Faccio parte della categoria degli audiofili con mezzi economici abbastanza limitati. Sono partito anni fa con delle Dynaudio Excite X18 (che suonavano benissimo e delle quali ancora oggi mi pento di essermi separato), per poi passare alle Wharfedale Linton, vendute anch'esse per acquistare, poche settimane fa, le ATC SCM40, altoparlanti che sognavo letteralmente da anni.
Vengo quindi alla domanda: ascolto davvero ogni genere di musica, dalla classica alla trap; attualmente possiedo un NAD C 368 con modulo MDC BluOS 2i per lo streaming via Tidal, e ho la sensazione che l'abbinamento con le ATC non sia dei migliori. In particolare, con la musica elettronica mi pare che la gamma bassa risulti piuttosto attenuata e, in generale, per apprezzare appieno la musica mi ritrovo a dover alzare il volume quasi al limite, cosa che, vivendo in condominio, non sempre è possibile.
Per concludere, vorrei chiederle se ritiene più opportuno cambiare l'amplificatore (stavo considerando il Rotel RA-1592MKII, mantenendo il NAD come streamer) oppure se, a suo avviso, sarebbe più sensato affiancare un subwoofer per compensare la mancanza di “basso” che percepisco.
Mi rendo conto che forse non sono altoparlanti troppo adatti ad ascoltare certi generi musicali ma in generale amo davvero il loro suono e vorrei semplicemente cercare di valorizzarli al meglio.
La ringrazio e la saluto cordialmente.
Gabriele - E-mail: g.nardocci (at) hotmail.it
Caro Gabriele,
sono felice che grazie a queste pagine abbia abbracciato la passione per l'alta fedeltà. Purtroppo temo che cambiare amplificatore non risolverà i problemi che segnali, che fanno parte del DNA di questi bei diffusori. Con una risposta in basso oserei dire limitata per la classe e le dimensioni di questi diffusori non c'è amplificatore che tenga. Tieni conto che stiamo parlando di 48Hz a -6dB come dato dichiarato (!!!). In genere la risposta in basso si misura a -3dB. 48Hz a 6dB sotto il resto dell'emissione è un dato impressionante, ci sono diffusori da scaffale che scendono molto di più. Ho trovato il grafico della risposta in frequenza misurata da altra rivista e anche in questo caso si conferma il drastico calo alle basse frequenze. Quindi sì, se senti i bassi un po' attenuati, specie quelli più profondi, è normale che sia così. La soluzione è quella di aggiungere un subwoofer che vada a colmare il vuoto sotto i 50 Hz. I subwoofer attivi ATC costano uno sproposito, io mi rivolgerei ad altro marchio specializzato in questo tipo di diffusori, come REL, ad esempio. Anche la serie per HT andrebbe benissimo, diciamo che non bisogna essere troppo schizzinosi, sotto i 50 Hz il segnale è praticamente mono ed è sufficiente un woofer che sappia spostare molta aria mantenendo un buon controllo. In ogni caso livello, fase e frequenza di intervento sono ampiamente regolabili per un perfetto match coi diffusori.

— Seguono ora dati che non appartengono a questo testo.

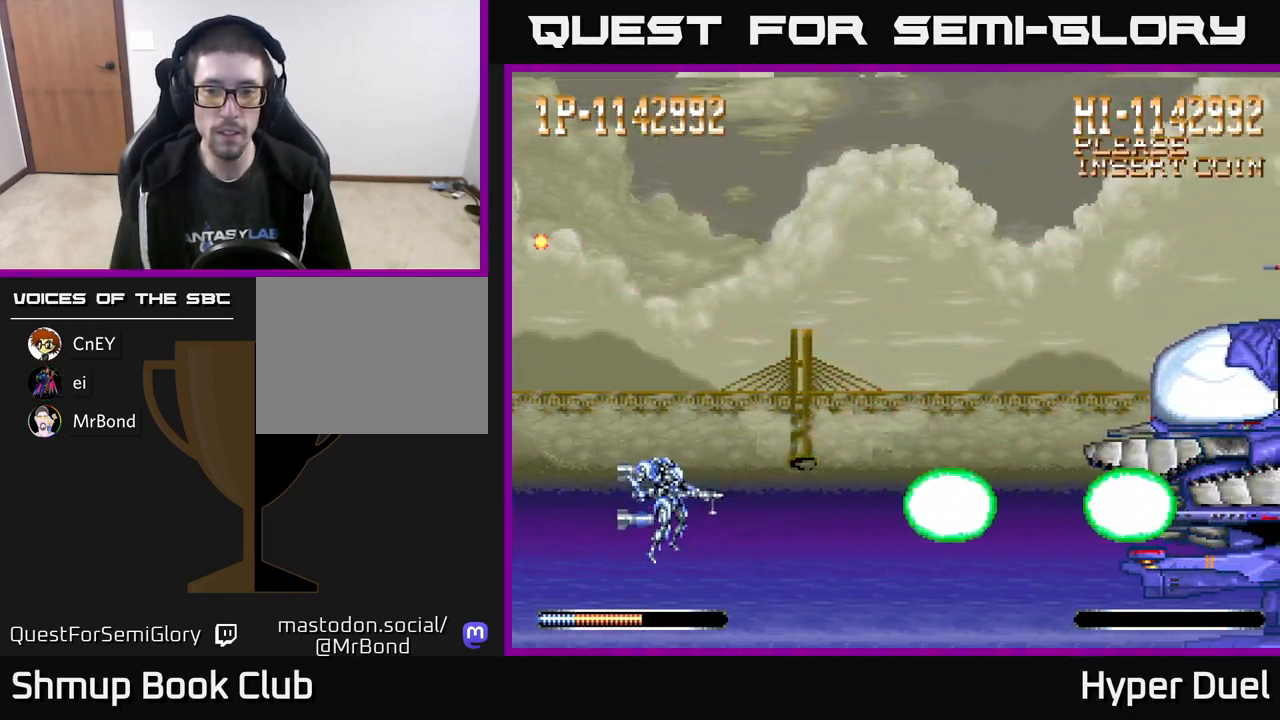
{"buttons": ["X"], "right_stick": "center", "events": []}
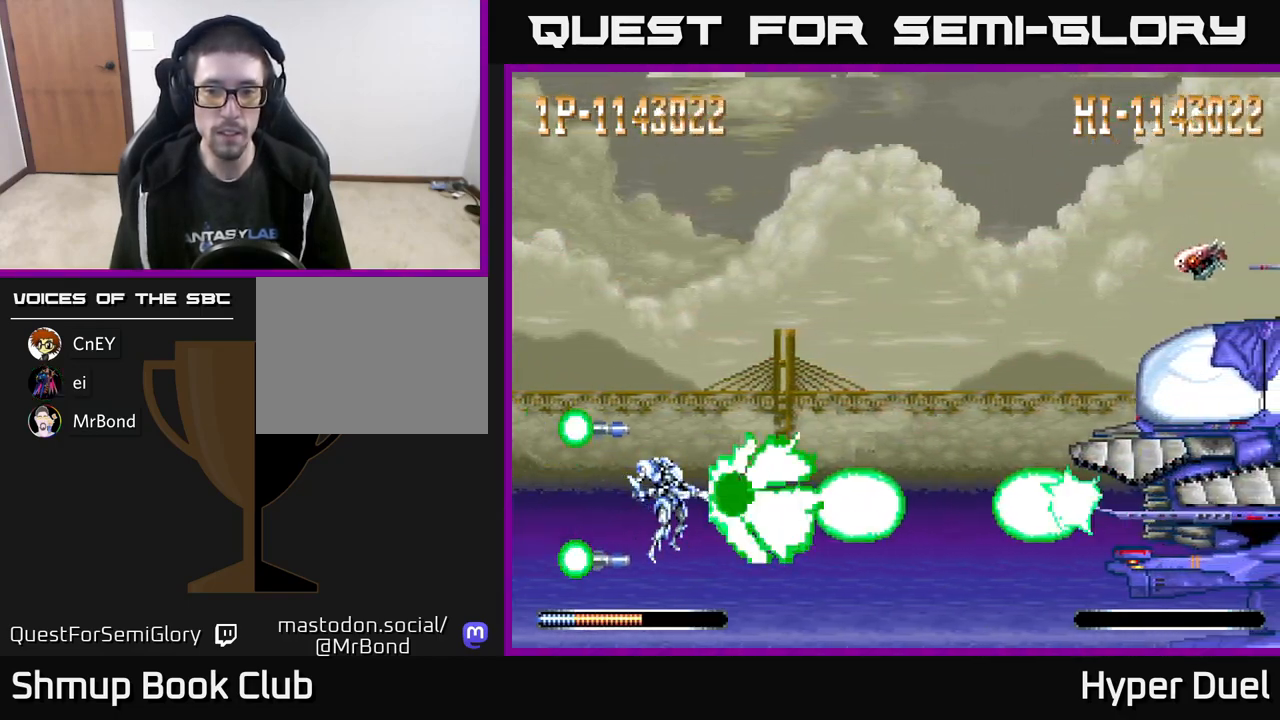
{"buttons": ["X", "DPAD_UP"], "right_stick": "center", "events": [[467, "DPAD_UP", "down"]]}
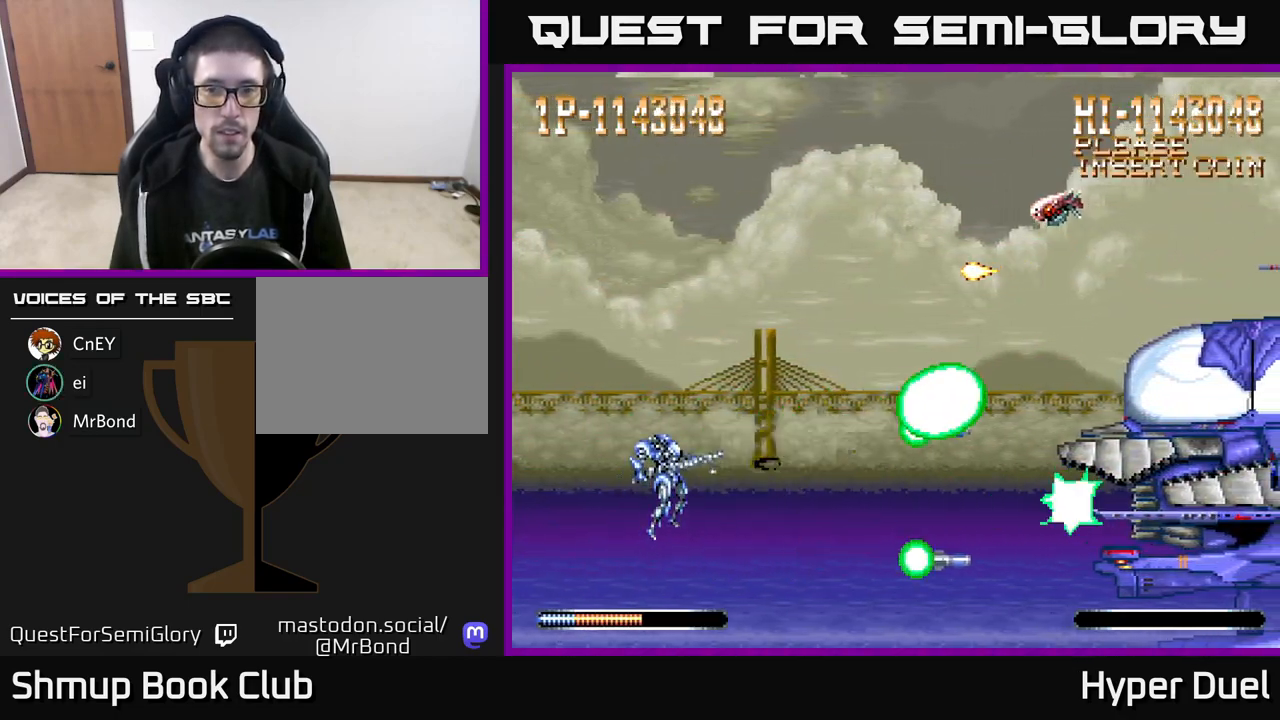
{"buttons": ["A"], "right_stick": "center", "events": [[233, "DPAD_UP", "up"], [267, "DPAD_DOWN", "down"], [283, "A", "down"], [333, "DPAD_RIGHT", "down"], [383, "X", "up"], [417, "DPAD_DOWN", "up"], [467, "DPAD_RIGHT", "up"]]}
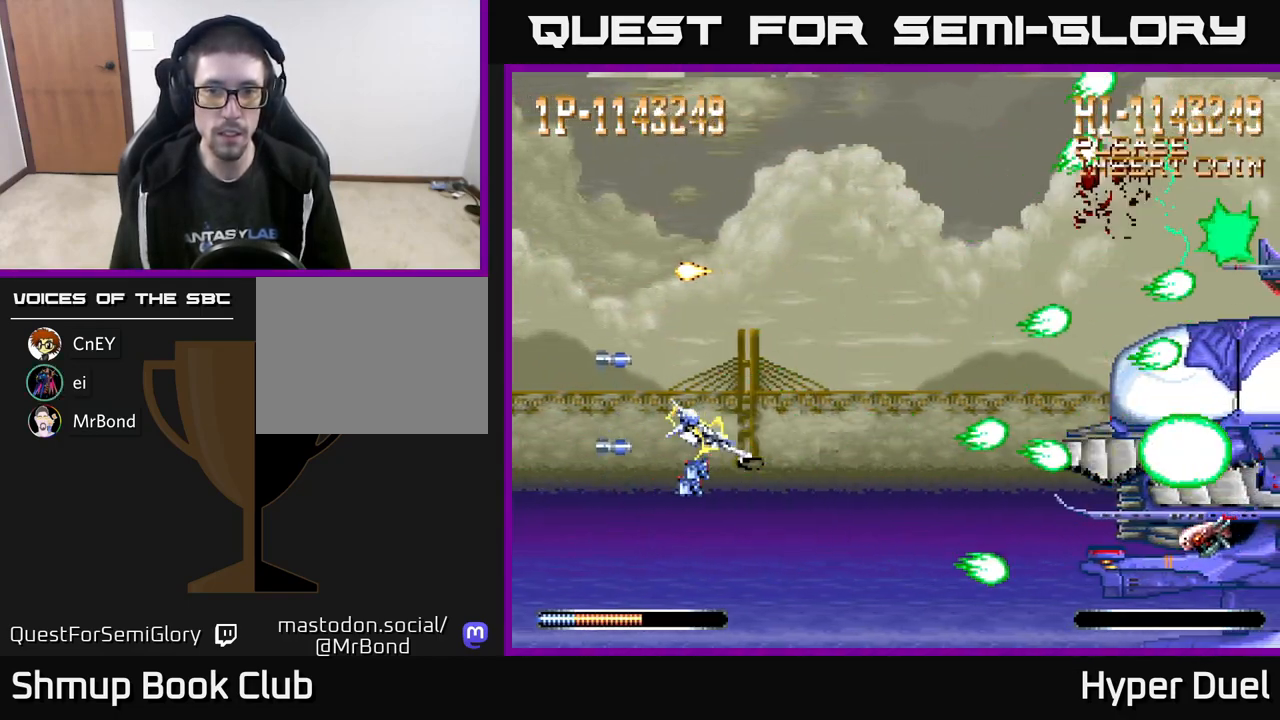
{"buttons": ["A", "DPAD_DOWN"], "right_stick": "center", "events": [[233, "DPAD_LEFT", "down"], [400, "DPAD_LEFT", "up"], [433, "DPAD_DOWN", "down"]]}
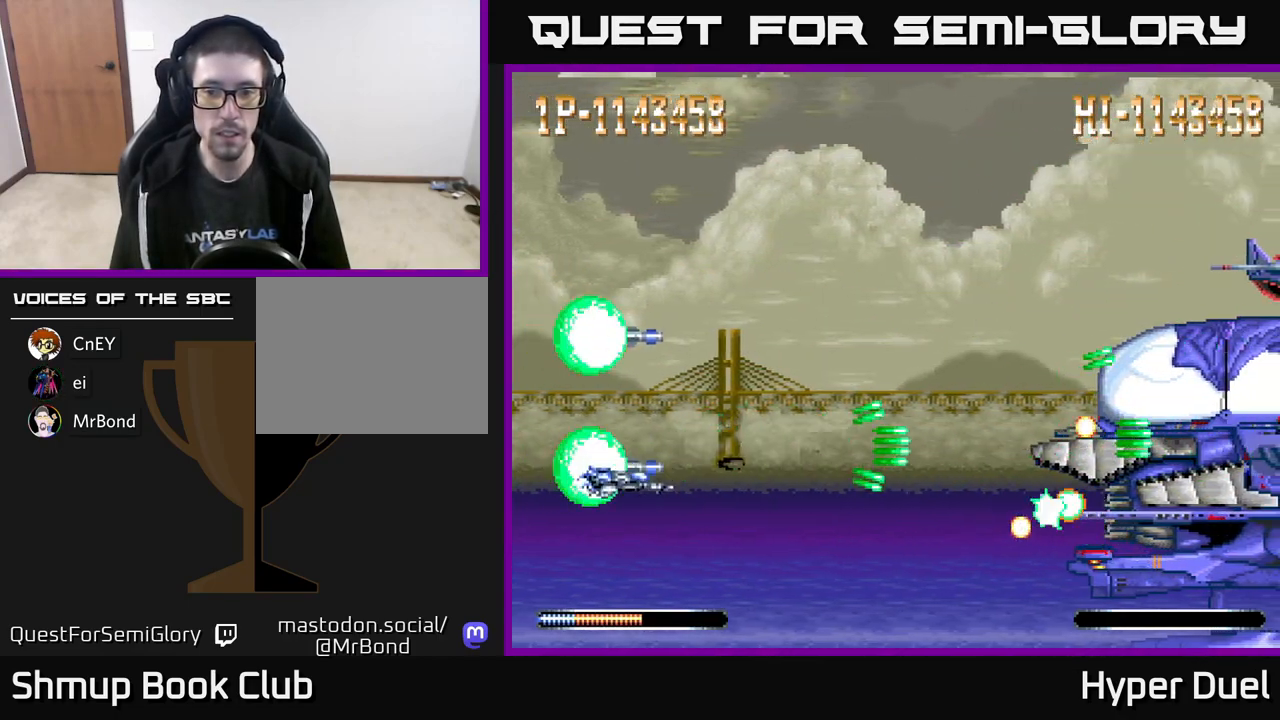
{"buttons": ["A", "DPAD_UP", "DPAD_RIGHT"], "right_stick": "center", "events": [[33, "DPAD_DOWN", "up"], [233, "DPAD_UP", "down"], [450, "DPAD_RIGHT", "down"]]}
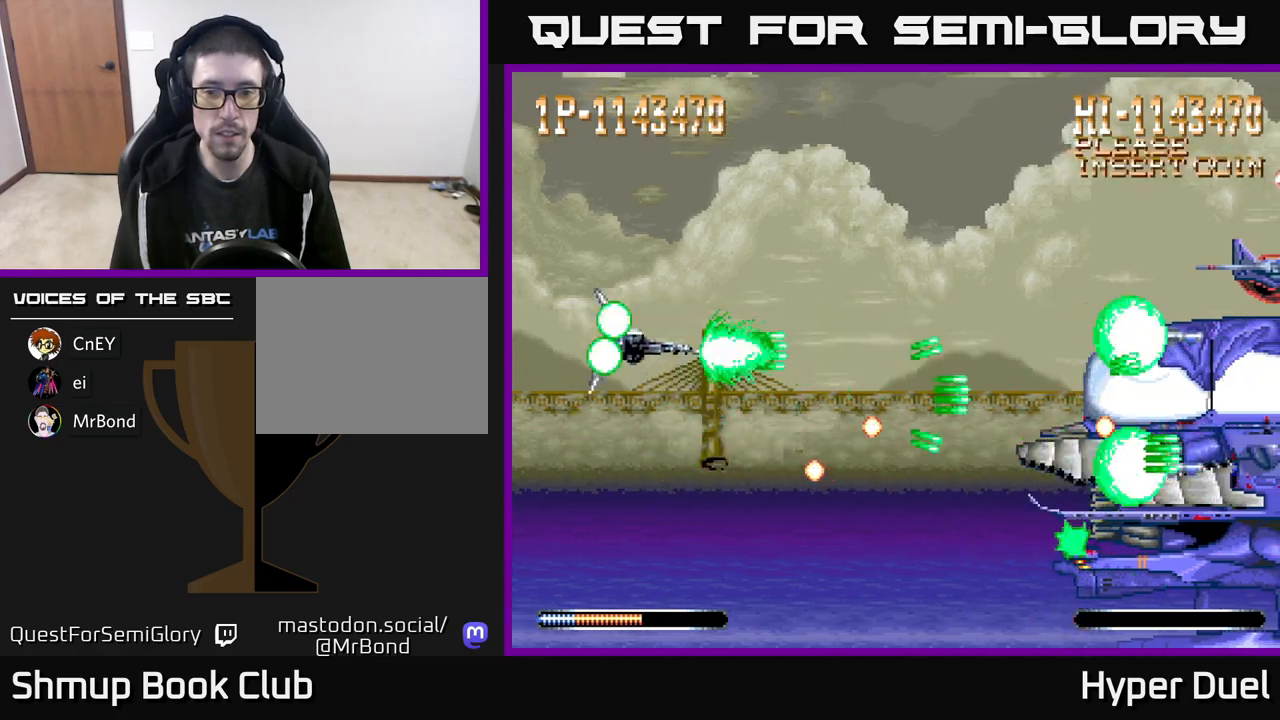
{"buttons": ["A", "DPAD_LEFT"], "right_stick": "center", "events": [[183, "DPAD_UP", "up"], [350, "DPAD_RIGHT", "up"], [433, "DPAD_LEFT", "down"]]}
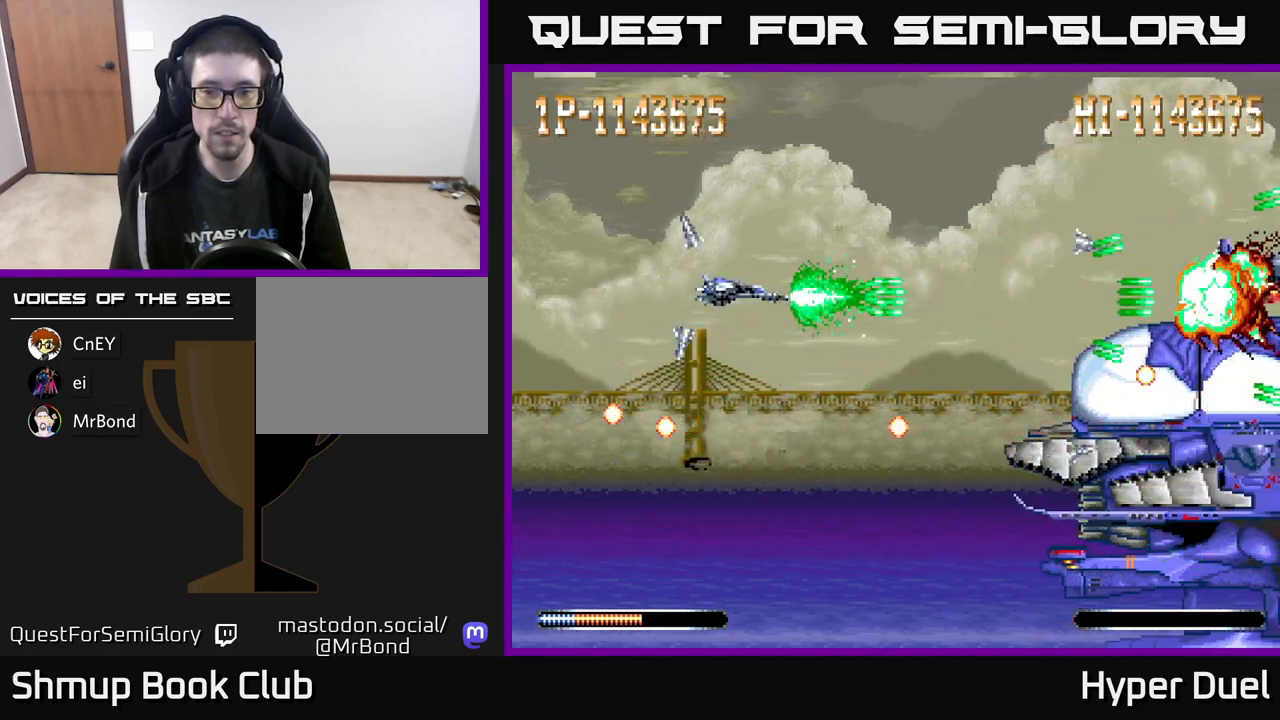
{"buttons": ["A", "DPAD_DOWN", "DPAD_RIGHT"], "right_stick": "center", "events": [[33, "DPAD_LEFT", "up"], [400, "DPAD_DOWN", "down"], [483, "DPAD_RIGHT", "down"]]}
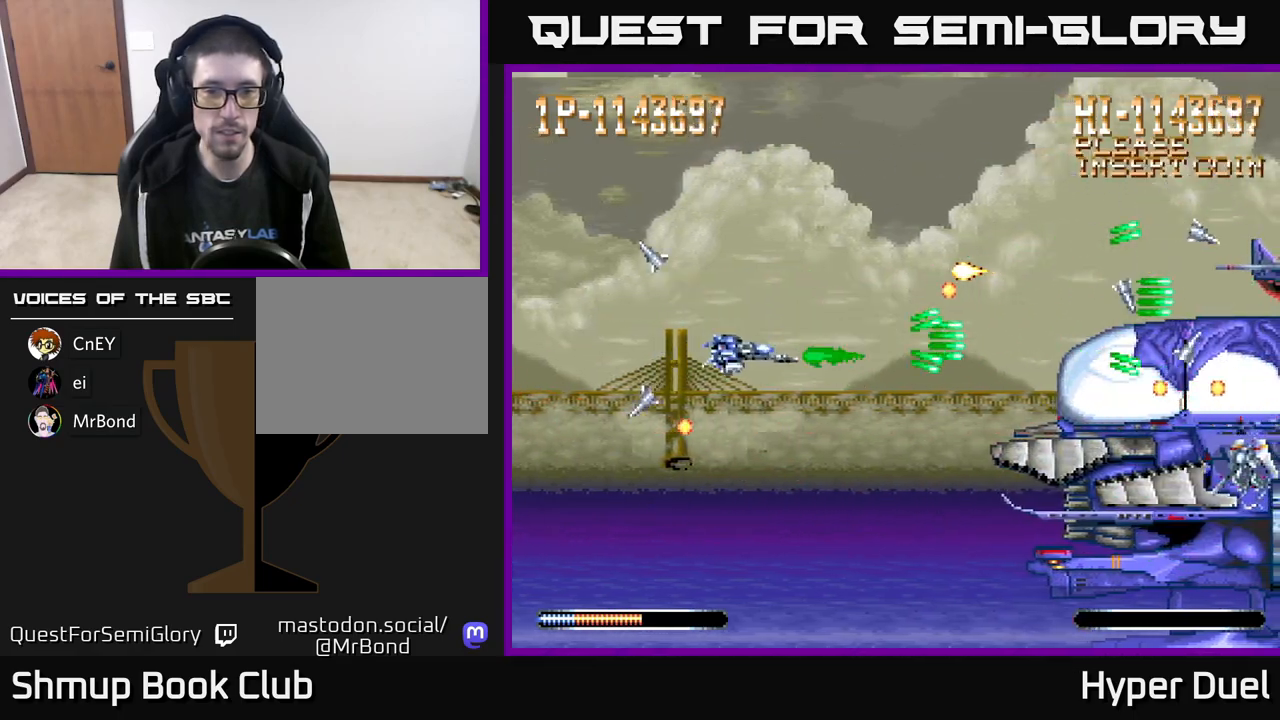
{"buttons": ["X", "DPAD_LEFT"], "right_stick": "center", "events": [[50, "DPAD_DOWN", "up"], [67, "DPAD_RIGHT", "up"], [250, "DPAD_DOWN", "down"], [367, "DPAD_LEFT", "down"], [383, "DPAD_DOWN", "up"], [467, "X", "down"], [483, "A", "up"]]}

Spero di esserti stato utile, tienimi aggiornato!
Lucio Cadeddu
Caro Riccardo,
a mio parere lo streamer andrebbe scelto principalmente in virtù delle sue caratteristiche operative. Quindi, in primis, la compatibilità con i servizi di streaming che intendiamo usare, lasciando un margine per eventuali cambiamenti futuri. In secondo luogo la comodità dell'interfaccia, sia tattile che visiva, senza dimenticare la facilità di utilizzo dell'eventuale app di controllo. Visto che hai il DAC-10, hai valutato di risolvere tutto con uno streamer Nuprime? Anche quelli base hanno più o meno tutto ciò che serve, a un prezzo assolutamente sensato (200-300€). In più, sono pensati per essere integrati perfettamente con altri componenti NuPrime, tramite porta apposita. Il top di gamma, lo Streamer 9, costa circa 1200€ e ha qualche caratteristica in più (sovracampionamento, ingressi digitali extra per connettere più sorgenti a uno stesso DAC etc.). Prova a contattare AudioGraffiti per una prova, così potresti valutare di persona e fugare ogni dubbio. Sulle differenze sonore sospendo il giudizio, ma per me sono piccole, molto piccole, anche quelle tra DAC della stessa classe di prezzo.
Spero di esserti stato utile, tienimi aggiornato!
Lucio Cadeddu
Caro Francesco,
grazie per l'interessante resoconto dalla mostra romana! Speriamo che sia l'inizio di un trend e non una o due rondini che non fanno primavera. A voler essere cinici, la legge di mercato dice che se la domanda diminuisce, devono calare anche i prezzi. Ora, Cabasse e Elac - prodotti flagship a parte - hanno avuto sempre dei prezzi tutto sommato umani e non hanno disdegnato di dedicarsi anche alla fascia entry-level del mercato. Mi compiaccio di un nuovo marchio italiano che realizza prodotti ben suonanti, mi rallegro un po' meno quando vedo sconti del 50% e oltre se acquisti in mostra, mi suona un po' come presa in giro per chi compra a prezzo pieno, ammesso esista qualcuno che abbia acquistato a listino o quasi. Certo è che, comunque, stiamo parlando di diffusori che costano quasi quanto lo stipendio annuale di un operaio (questi diffusori italiani) e due/tre mensilità medie i Cabasse e gli Elac. A forza di vedere prezzi insensati persino dei diffusori da 5000€ ci sembrano abbordabili. A me 5000€ fanno comunque una certa impressione. E proprio oggi ho pubblicato sulla nostra pagina Facebook la foto di un cavo d'alimentazione che costa 62.480€ (sessantaduemila quattrocento ottanta) e di un paio di casse (Focal Grande Utopia) che costano esattamente come una nuova Ferrari Amalfi (250.000€).
Ecco, tutto ciò non credo faccia impressione solo a me, visto che i giovani si tengono ben lontani da questi eventi. Forse la musica ascoltata come si deve interessa sempre meno, ma forse in tanti hanno capito che questo è diventato un hobby per vecchi facoltosi (o indebitati, o entrambe le cose).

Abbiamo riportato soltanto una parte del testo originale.